И Юкон почувствовал, как мягкие черные локоны скользнули по его щекам.
Проснулся от того, что кто-то настойчиво тряс его за щиколотку. Приоткрыв глаза, увидел странного человека, чья лысая макушка едва возвышалась над кроватью.
– Ваша светлость. – Карлик настойчиво теребил отворот пижамы Юкона. – Ваша светлость, вас ожидают к завтраку.
Он был поистине уродлив, и ни одно даже самое злое сердце не смогло бы отнестись к нему без сочувствия. Над лысым затылком яйцеобразной головы возвышался горб, высокий лоб нависал над черными глазами. Вместе с тем он носил опрятный костюмчик из зеленого бархата и начищенные до блеска сапожки, по размеру больше подходившие ребенку.
Слуга смотрел на Юкона круглыми глазами, почти лишенными ресниц, из-за чего сильно походил на уродливую рыбу. Голос у него был еще менее приятный, чем лицо: скрипучий, низкий, дребезжащий.

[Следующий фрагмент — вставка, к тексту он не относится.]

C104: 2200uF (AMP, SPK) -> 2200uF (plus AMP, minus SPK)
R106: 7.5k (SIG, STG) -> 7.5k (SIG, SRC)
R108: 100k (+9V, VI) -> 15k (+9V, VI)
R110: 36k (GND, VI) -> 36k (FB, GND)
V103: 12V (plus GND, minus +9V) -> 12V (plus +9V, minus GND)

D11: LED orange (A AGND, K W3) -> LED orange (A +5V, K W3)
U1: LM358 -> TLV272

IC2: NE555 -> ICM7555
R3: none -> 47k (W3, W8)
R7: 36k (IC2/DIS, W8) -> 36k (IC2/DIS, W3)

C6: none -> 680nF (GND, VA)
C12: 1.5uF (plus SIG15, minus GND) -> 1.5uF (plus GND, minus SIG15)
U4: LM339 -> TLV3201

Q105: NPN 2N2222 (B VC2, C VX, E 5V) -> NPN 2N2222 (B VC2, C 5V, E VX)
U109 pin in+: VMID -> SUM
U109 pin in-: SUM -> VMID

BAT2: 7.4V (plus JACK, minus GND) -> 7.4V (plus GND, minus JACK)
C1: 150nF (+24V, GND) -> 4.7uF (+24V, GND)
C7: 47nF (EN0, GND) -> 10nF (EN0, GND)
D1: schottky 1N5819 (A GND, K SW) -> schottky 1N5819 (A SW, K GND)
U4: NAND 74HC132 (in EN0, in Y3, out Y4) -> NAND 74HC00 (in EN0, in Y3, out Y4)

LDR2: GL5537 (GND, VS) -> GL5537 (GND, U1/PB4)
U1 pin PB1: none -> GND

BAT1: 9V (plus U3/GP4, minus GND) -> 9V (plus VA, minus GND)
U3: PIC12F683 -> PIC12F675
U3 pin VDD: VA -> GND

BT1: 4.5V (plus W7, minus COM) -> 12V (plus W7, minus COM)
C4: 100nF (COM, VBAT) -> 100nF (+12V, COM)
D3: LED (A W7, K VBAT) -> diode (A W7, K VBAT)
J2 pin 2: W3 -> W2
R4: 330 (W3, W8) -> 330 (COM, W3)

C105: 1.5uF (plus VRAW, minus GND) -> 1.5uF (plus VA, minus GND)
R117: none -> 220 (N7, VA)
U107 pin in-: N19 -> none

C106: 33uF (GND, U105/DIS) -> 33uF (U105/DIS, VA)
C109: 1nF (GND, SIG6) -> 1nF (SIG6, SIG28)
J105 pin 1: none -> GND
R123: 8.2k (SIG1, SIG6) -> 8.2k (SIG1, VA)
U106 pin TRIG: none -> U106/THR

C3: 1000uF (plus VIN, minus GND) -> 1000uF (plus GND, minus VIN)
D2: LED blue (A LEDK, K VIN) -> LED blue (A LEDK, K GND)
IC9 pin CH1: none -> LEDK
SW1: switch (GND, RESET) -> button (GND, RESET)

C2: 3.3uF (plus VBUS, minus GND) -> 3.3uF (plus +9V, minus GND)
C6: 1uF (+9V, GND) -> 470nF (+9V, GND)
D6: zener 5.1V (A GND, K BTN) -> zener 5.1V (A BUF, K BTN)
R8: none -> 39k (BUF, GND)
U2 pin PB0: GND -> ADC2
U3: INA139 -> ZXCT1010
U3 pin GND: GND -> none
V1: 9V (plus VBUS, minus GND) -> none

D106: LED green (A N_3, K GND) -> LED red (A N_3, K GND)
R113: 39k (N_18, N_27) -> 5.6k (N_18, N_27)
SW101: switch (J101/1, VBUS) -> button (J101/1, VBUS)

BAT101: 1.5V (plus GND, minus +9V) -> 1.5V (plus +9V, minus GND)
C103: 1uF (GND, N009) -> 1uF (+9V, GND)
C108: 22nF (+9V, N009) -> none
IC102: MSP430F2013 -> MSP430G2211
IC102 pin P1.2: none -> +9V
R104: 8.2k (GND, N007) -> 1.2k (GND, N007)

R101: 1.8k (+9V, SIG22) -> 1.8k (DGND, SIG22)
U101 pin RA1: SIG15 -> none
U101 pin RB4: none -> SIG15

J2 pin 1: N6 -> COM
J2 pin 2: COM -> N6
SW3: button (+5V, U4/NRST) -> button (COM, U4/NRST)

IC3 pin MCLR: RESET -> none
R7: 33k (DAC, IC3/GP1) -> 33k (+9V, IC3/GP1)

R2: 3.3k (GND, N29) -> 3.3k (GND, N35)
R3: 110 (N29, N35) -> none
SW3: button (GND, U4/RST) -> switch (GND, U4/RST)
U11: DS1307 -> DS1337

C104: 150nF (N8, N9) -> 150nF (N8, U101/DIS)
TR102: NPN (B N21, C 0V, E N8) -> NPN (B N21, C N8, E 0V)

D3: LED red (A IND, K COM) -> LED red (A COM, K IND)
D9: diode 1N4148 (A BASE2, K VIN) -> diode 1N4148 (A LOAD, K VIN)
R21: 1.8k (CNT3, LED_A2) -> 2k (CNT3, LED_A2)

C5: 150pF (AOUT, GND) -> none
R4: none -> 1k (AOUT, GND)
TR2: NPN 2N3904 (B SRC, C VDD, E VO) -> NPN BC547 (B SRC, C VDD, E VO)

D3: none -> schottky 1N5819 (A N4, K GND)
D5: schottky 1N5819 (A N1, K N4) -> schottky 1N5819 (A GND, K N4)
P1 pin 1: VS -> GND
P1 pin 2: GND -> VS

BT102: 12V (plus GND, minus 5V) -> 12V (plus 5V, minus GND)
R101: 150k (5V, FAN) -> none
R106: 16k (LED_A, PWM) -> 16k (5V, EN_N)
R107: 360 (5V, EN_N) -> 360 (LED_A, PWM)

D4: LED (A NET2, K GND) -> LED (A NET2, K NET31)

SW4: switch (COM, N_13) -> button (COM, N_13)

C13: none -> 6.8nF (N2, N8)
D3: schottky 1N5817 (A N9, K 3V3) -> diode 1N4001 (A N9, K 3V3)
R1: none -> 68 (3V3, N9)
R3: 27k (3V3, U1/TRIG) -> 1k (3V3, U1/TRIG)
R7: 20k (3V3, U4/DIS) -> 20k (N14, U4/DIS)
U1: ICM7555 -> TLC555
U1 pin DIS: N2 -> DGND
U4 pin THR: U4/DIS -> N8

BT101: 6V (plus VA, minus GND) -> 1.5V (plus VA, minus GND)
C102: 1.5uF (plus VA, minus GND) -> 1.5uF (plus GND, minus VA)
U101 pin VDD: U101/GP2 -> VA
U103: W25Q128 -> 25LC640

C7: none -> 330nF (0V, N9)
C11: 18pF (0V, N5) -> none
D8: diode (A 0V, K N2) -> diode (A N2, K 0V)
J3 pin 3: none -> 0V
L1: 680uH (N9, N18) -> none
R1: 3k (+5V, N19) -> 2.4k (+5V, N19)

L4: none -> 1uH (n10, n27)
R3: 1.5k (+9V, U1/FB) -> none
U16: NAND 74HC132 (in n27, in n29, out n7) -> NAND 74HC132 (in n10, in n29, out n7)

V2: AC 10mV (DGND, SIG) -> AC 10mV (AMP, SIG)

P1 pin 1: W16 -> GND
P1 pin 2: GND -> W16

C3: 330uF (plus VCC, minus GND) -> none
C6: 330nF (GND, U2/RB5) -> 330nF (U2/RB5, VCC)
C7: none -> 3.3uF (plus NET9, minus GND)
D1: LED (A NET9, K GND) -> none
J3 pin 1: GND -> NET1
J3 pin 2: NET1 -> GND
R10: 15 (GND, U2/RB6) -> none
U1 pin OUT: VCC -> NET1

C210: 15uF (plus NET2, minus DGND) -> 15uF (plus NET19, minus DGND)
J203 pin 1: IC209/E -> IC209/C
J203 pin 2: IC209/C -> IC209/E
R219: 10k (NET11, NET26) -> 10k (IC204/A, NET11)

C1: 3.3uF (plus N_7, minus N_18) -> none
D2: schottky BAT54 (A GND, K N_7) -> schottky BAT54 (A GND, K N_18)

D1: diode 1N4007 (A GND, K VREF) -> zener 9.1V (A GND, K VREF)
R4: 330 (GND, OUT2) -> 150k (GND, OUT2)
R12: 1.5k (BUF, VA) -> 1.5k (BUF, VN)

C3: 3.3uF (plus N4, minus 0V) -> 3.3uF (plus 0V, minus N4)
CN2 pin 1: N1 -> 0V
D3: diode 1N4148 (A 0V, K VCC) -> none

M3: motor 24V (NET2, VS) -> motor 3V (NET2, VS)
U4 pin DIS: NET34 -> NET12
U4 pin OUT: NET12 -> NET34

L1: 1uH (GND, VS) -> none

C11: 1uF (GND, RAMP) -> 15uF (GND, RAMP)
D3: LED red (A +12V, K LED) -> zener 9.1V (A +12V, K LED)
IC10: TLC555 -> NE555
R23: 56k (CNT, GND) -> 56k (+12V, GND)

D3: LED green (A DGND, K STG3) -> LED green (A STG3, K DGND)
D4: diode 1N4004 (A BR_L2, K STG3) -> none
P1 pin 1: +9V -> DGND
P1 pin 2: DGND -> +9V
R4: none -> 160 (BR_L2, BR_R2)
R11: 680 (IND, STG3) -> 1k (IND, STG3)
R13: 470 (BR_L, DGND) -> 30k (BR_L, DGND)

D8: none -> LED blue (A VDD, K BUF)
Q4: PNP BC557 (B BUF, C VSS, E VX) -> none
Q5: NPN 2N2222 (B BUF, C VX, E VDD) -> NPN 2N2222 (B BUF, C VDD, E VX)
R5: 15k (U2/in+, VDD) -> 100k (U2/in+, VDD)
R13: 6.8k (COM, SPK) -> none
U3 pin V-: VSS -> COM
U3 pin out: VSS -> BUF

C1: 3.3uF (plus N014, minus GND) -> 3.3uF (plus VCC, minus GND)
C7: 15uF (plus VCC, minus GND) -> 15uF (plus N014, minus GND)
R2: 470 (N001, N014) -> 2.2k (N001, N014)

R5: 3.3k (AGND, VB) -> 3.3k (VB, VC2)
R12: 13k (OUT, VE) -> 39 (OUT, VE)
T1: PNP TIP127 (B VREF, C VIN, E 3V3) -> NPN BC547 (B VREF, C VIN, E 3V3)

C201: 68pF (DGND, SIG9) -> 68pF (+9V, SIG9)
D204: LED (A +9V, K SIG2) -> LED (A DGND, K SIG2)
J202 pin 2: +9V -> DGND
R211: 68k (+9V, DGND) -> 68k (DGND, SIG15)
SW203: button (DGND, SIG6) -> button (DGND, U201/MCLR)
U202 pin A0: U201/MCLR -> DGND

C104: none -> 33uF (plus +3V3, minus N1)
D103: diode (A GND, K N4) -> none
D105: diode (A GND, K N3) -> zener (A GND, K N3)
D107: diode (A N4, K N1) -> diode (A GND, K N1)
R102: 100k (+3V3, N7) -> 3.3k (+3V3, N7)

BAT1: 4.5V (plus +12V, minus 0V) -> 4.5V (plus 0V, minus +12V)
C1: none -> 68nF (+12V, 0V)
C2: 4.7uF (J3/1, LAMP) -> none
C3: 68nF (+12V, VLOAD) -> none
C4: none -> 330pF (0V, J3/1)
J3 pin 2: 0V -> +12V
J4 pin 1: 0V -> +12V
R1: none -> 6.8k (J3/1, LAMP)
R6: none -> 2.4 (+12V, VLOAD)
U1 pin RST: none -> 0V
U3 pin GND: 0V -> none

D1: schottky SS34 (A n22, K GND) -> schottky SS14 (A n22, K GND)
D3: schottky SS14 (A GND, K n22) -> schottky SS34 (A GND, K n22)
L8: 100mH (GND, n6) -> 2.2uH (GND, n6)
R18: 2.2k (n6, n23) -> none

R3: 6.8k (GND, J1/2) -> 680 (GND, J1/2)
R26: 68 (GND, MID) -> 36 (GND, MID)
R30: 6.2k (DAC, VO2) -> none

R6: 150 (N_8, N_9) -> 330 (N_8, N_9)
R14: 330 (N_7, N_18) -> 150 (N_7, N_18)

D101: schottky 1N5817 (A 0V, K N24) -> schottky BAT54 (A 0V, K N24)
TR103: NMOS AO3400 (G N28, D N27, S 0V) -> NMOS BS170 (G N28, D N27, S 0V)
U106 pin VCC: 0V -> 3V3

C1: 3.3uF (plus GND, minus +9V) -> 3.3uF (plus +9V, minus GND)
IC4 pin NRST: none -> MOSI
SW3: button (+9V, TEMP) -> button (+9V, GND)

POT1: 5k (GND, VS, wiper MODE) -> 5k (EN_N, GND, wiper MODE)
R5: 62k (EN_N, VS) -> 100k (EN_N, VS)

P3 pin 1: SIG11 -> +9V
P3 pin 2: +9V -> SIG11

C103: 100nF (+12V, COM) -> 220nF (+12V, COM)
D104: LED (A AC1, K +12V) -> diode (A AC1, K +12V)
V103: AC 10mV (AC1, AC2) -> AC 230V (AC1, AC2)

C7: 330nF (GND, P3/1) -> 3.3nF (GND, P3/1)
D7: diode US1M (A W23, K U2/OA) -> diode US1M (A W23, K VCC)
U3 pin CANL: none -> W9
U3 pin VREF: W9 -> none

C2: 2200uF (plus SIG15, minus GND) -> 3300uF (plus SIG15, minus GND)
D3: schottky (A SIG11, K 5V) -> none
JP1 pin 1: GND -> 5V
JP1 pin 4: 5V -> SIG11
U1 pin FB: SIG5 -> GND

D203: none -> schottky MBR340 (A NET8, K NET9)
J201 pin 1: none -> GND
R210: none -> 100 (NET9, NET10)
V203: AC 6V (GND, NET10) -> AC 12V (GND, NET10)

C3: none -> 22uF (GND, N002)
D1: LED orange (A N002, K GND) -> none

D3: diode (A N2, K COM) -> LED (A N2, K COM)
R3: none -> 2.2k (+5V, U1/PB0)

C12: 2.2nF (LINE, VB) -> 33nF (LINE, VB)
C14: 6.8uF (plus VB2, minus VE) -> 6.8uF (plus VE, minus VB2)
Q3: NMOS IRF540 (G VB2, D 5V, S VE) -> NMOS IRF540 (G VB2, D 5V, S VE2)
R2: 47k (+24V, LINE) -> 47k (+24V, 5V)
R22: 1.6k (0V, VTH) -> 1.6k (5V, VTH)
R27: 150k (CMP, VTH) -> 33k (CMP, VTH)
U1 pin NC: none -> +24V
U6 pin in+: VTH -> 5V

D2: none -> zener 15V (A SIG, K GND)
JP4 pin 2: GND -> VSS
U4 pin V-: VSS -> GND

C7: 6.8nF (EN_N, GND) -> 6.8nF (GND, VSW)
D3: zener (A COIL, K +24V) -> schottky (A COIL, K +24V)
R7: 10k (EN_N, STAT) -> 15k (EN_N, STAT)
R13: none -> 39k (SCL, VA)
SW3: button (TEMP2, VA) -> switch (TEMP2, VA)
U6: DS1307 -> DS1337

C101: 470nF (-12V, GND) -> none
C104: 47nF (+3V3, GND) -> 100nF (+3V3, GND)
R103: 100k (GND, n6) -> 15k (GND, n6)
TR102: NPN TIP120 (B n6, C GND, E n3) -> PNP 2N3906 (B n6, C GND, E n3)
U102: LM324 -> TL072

– А можно потом? – спросил Юкон, надеясь, что удастся отложить встречу с дедом.
– Я спрашивал разрешения у его Императорского Величества подать вам завтрак в постель, но он настоял на том, чтобы вы спустились в трапезную. – Карлик выглядел расстроенным и смущенным. Лицо его отнюдь не мило покрылось красными пятнами.
– Ладно, я сейчас приду, – сдался Юкон.
Осмотрев себя в настенном зеркале, он остался доволен – под глазами набухли мешки, цветом лица он мало отличался от Червя в последние годы его жизни. То, что нужно для провокации.
Когда он по памяти вернулся в трапезную, Император был один. Юкон помедлил в дверях. Дед ковырял вилкой в тарелке с таким презрением к ее содержимому, что оставалось только посочувствовать. Однако, заметив внука, он выпрямился и стряхнул оцепенение, в котором пребывал.
– Проходи, садись, – бросил Император небрежно. – Судя по тому, какой ты тощий, будешь удивлен.
Что правда, то правда. Когда перед Юконом опустилось будто плывущее по воздуху серебряное блюдо, он долго и внимательно изучал поданную еду, но все равно не предполагал, что есть что. Плюнув на догадки, откусил кусок от чего-то, с виду походившего на хлеб, и зажмурился от удовольствия. От сладости рот наполнился слюной, так что пришлось быстро глотать.
И Юкон принялся надкусывать все подряд, уже не пытаясь запомнить, что понравилось ему сильнее всего. Да уж. Знал бы неделю назад, когда тащил день за днем тухлую рыбу, в жизни не поверил бы.